> **Exercise instructions**:
a: From the Dirty Pipe text, print the section that begins with the words containing "The Dirty Pipe" and ends with "to be corrupted.".
b: According to the Dirty Pipe text, why will threat actors soon start exploiting this vulnerability? Explain in one to three sentences.
c: In the Dirty Pipe text, which is the earliest Linux kernel version affected by the vulnerability?

The Dirty Pipe vulnerability allows attackers to overwrite data in read-only files and to privilege themselves with code injection.
A new high-severity vulnerability for Linux known as ‘Dirty Pipe’ should be kept in mind by all users. It is similar to CVE-2016-5195 ‘Dirty Cow’ but is easier to exploit. Furthermore, due to the ease with which this vulnerability may be used to obtain root access, it will only be a matter of time before threat actors start exploiting it in their attacks.
On March 7, 2022, the security researcher Max Kellermann responsibly disclosed the ‘Dirty Pipe’ vulnerability and stated that it affects Linux Kernel 5.8, which was released in August 2020, and later versions. Kellerman discovered the vulnerability while investigating a bug that was causing one of his customers’ web server access records to be corrupted.

> **Data to examine**:
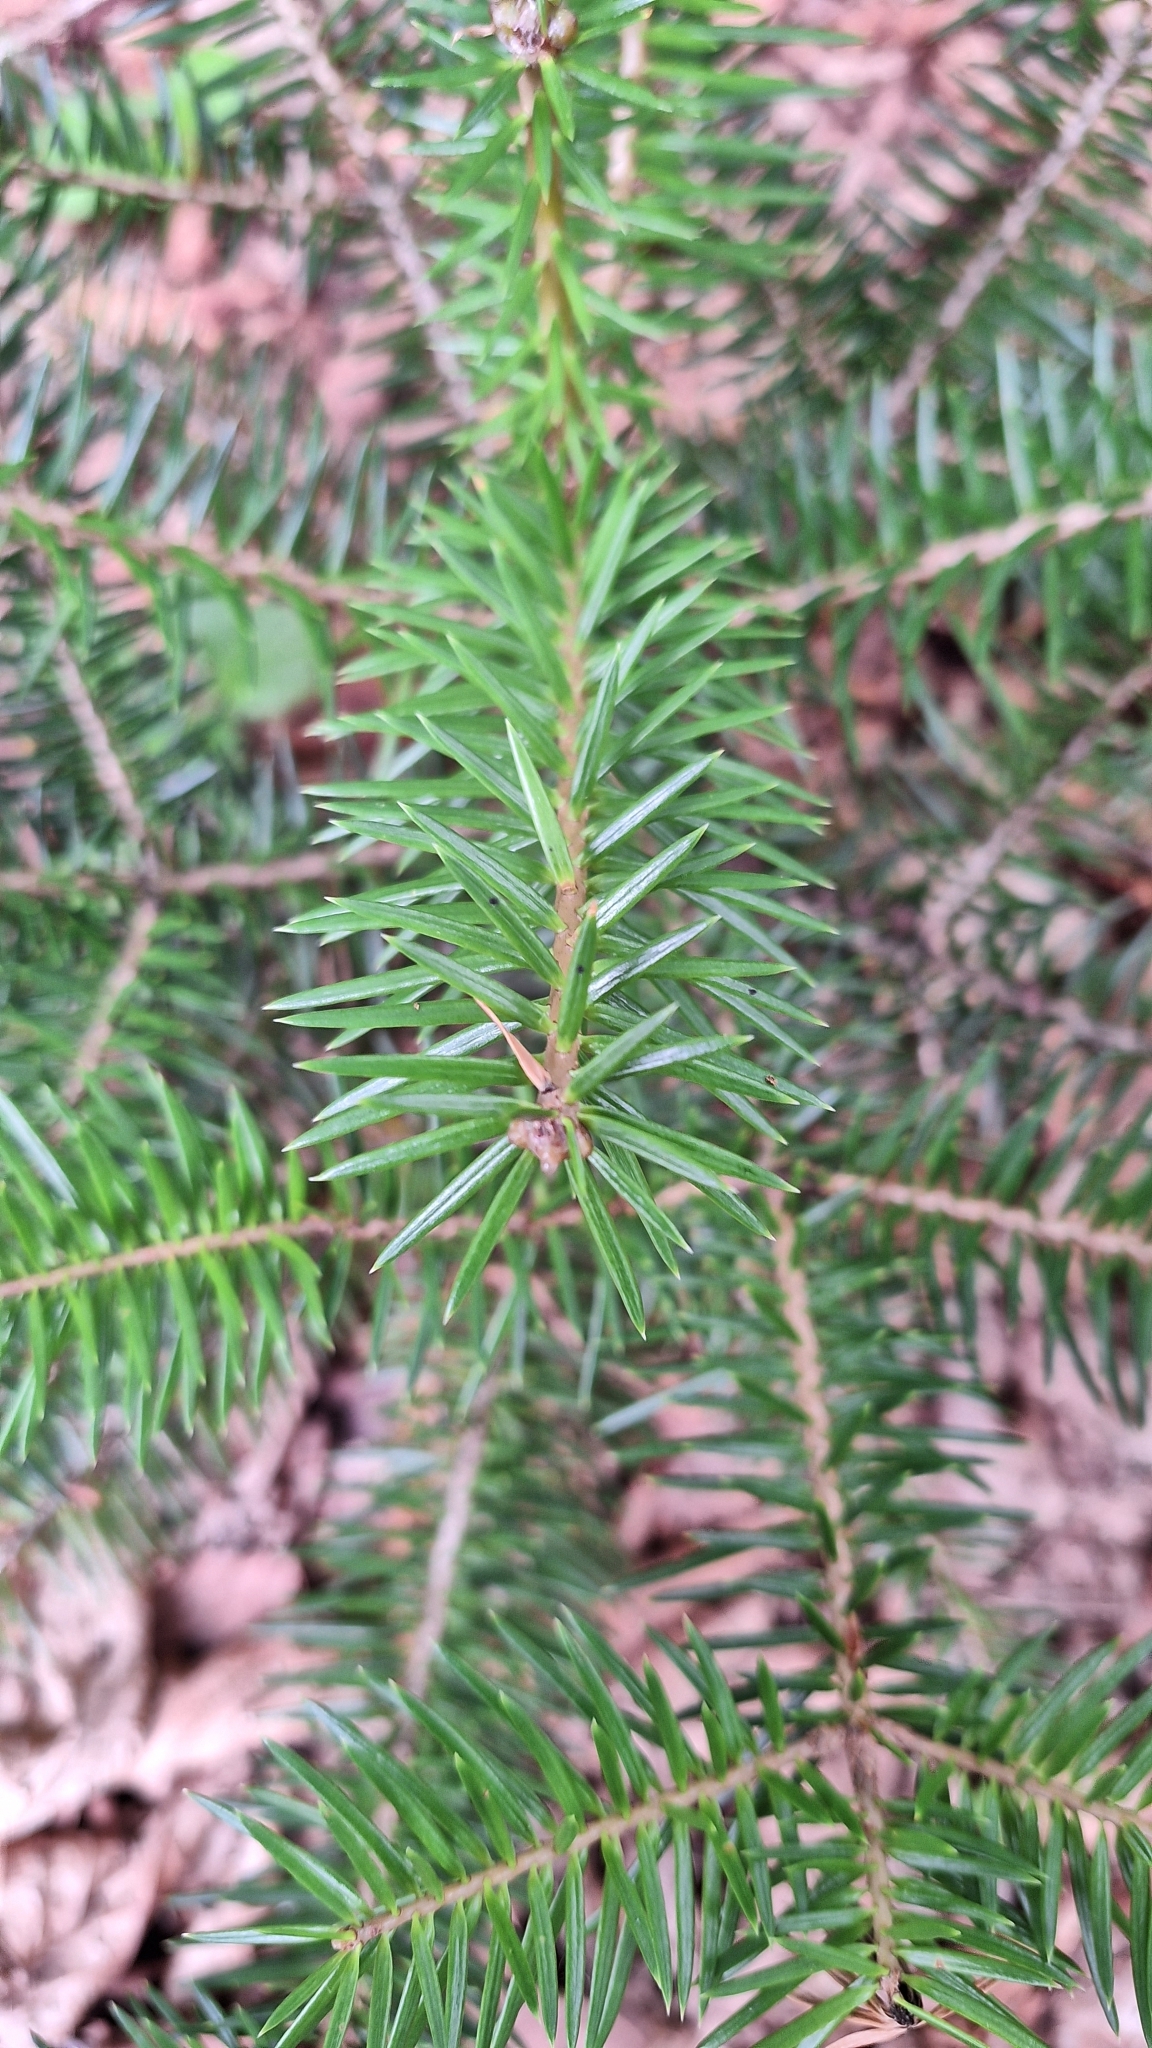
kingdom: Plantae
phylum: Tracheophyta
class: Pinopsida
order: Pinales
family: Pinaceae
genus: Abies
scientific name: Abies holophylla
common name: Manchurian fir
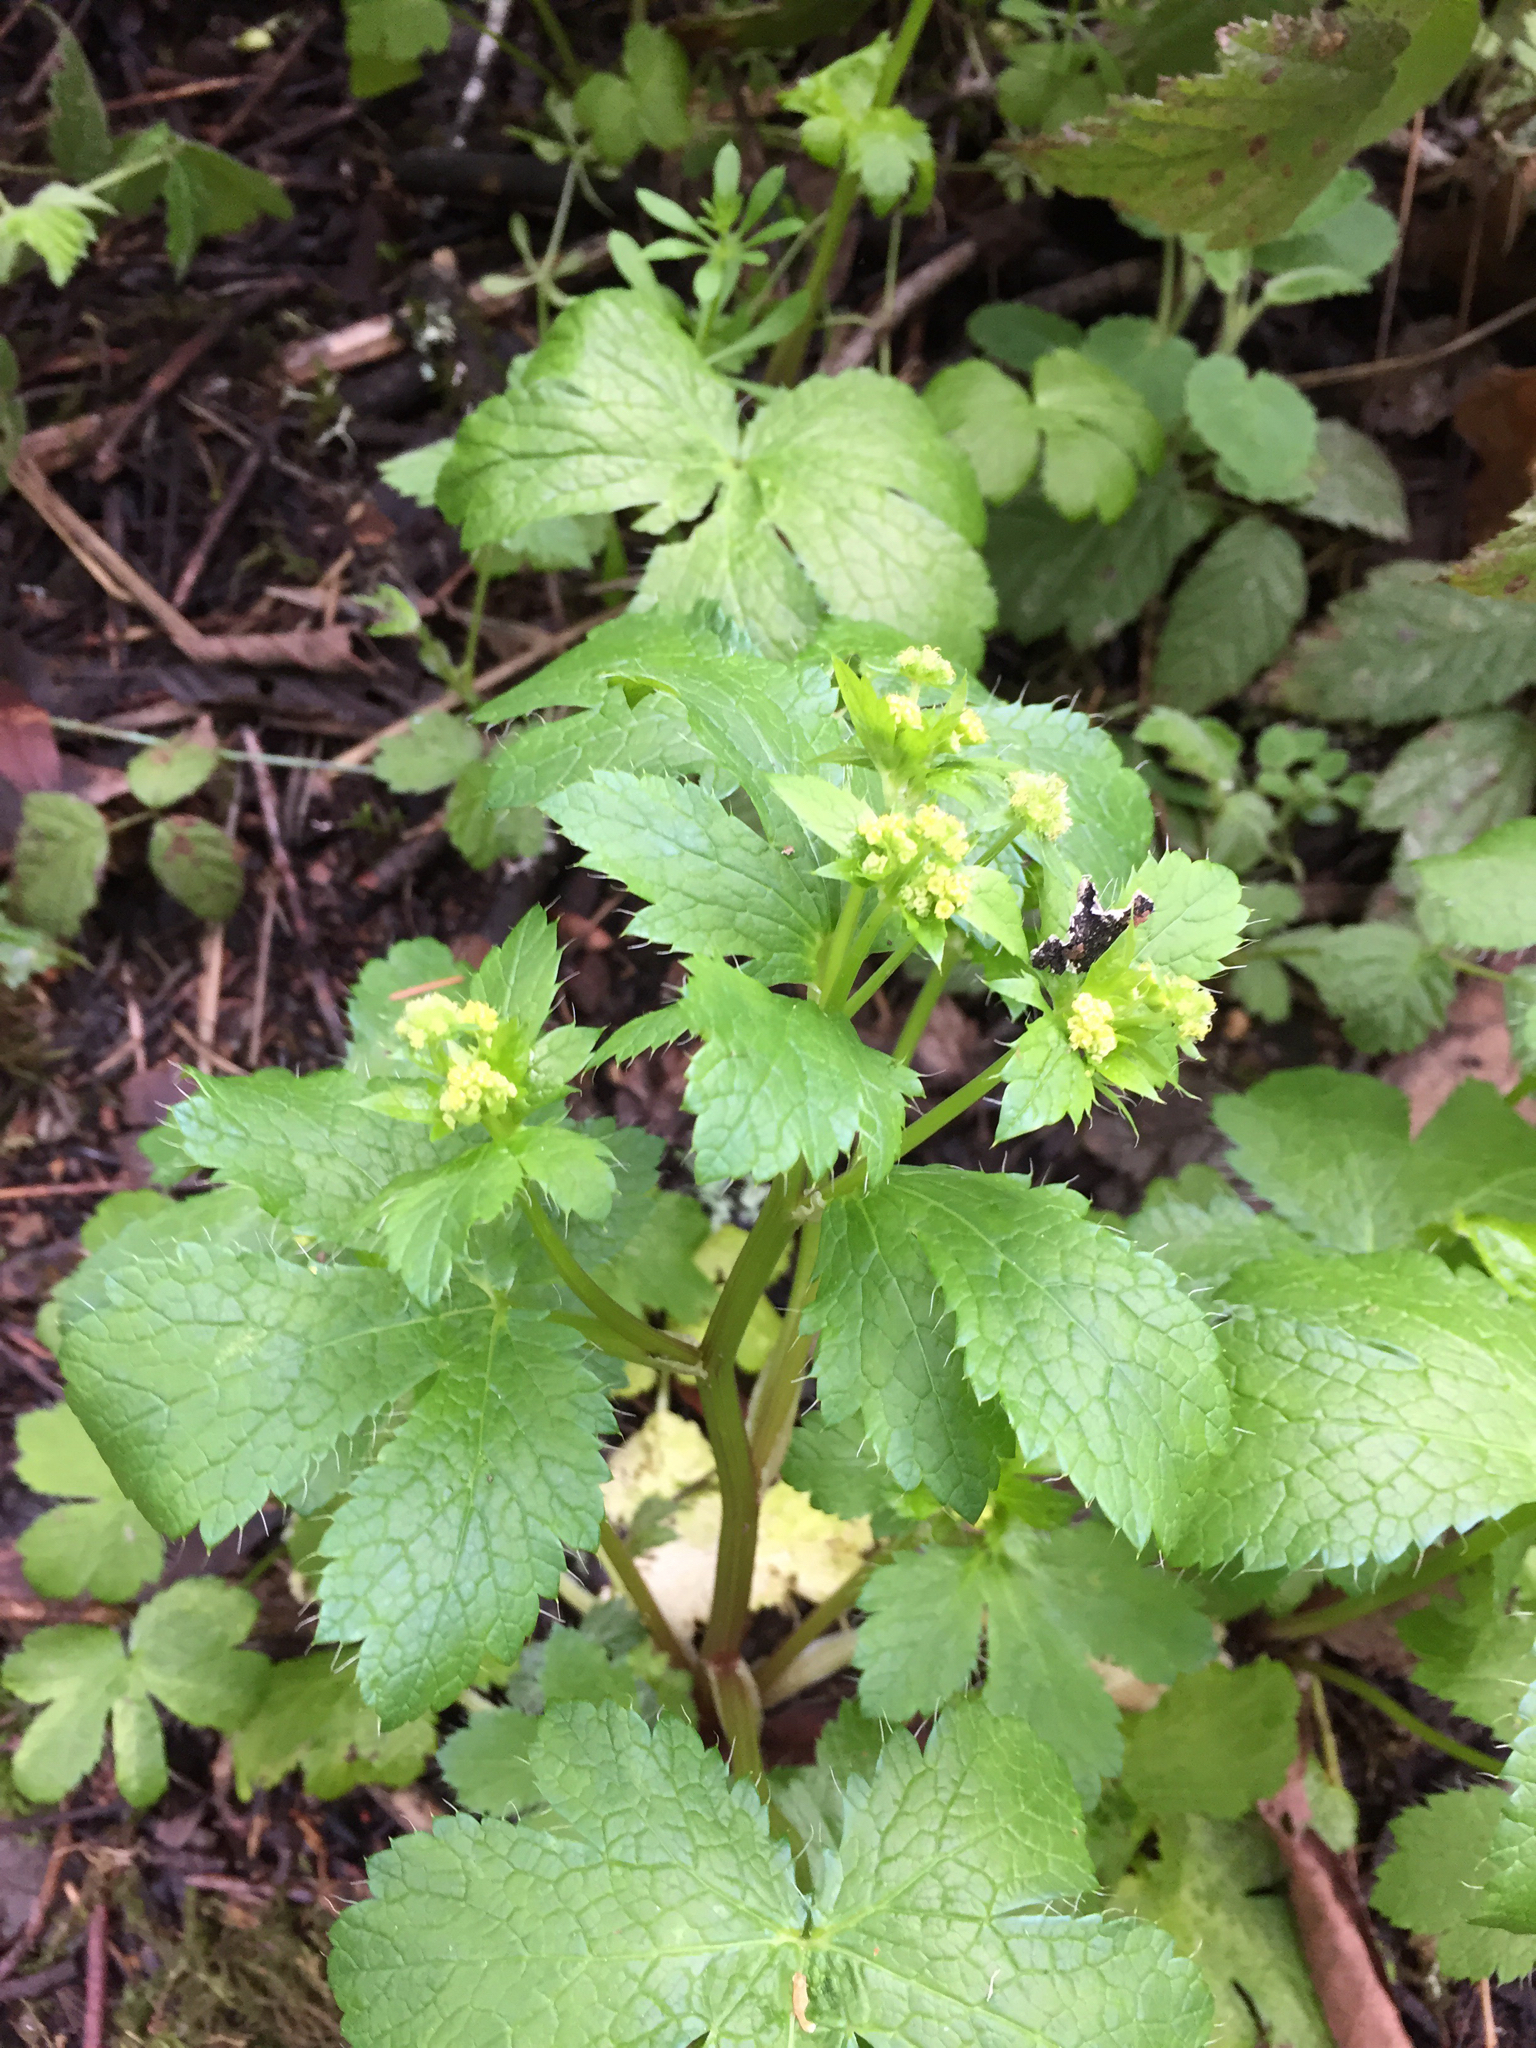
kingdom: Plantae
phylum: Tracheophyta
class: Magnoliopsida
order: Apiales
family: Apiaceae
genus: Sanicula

> **Task results**:
a:
The Dirty Pipe vulnerability allows attackers to overwrite data in read-only files and to privilege themselves with code injection.
A new high-severity vulnerability for Linux known as ‘Dirty Pipe’ should be kept in mind by all users. It is similar to CVE-2016-5195 ‘Dirty Cow’ but is easier to exploit. Furthermore, due to the ease with which this vulnerability may be used to obtain root access, it will only be a matter of time before threat actors start exploiting it in their attacks.
On March 7, 2022, the security researcher Max Kellermann responsibly disclosed the ‘Dirty Pipe’ vulnerability and stated that it affects Linux Kernel 5.8, which was released in August 2020, and later versions. Kellerman discovered the vulnerability while investigating a bug that was causing one of his customers’ web server access records to be corrupted.

b: The vulnerability can be used so easily to obtain root access. For that reason, it is only a matter of time before threat actors start using it in their attacks.

c: Linux Kernel 5.8, released in August 2020.